WHAT TO WORK ON: Count the lines in the entries below that include the word "mezinárodní". Give nothing but the number.

=== Section Start ===

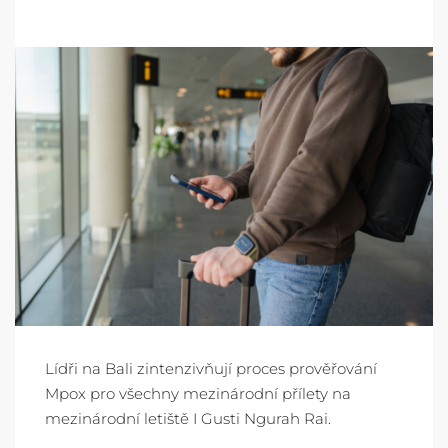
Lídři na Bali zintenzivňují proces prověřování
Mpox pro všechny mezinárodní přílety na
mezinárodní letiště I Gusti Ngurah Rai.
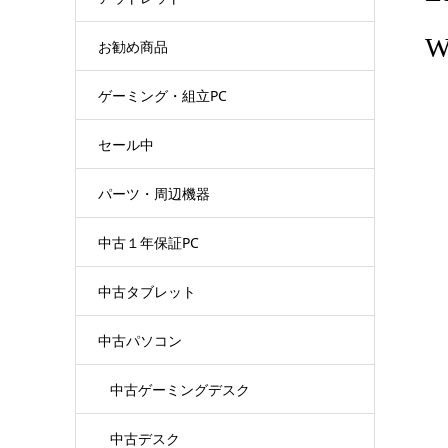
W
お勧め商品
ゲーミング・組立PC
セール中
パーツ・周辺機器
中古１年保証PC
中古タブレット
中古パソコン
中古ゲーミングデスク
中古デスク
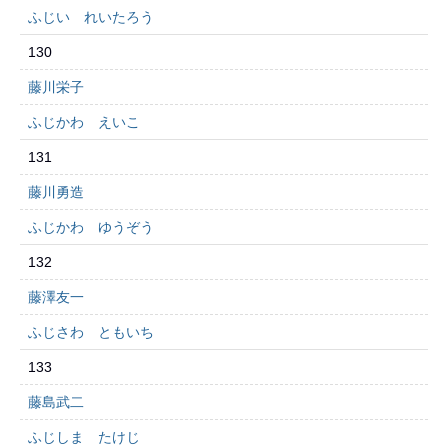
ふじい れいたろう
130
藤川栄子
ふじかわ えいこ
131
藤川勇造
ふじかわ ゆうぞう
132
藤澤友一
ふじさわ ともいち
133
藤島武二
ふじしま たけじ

=== Section End ===

OUTPUT BELOW: 2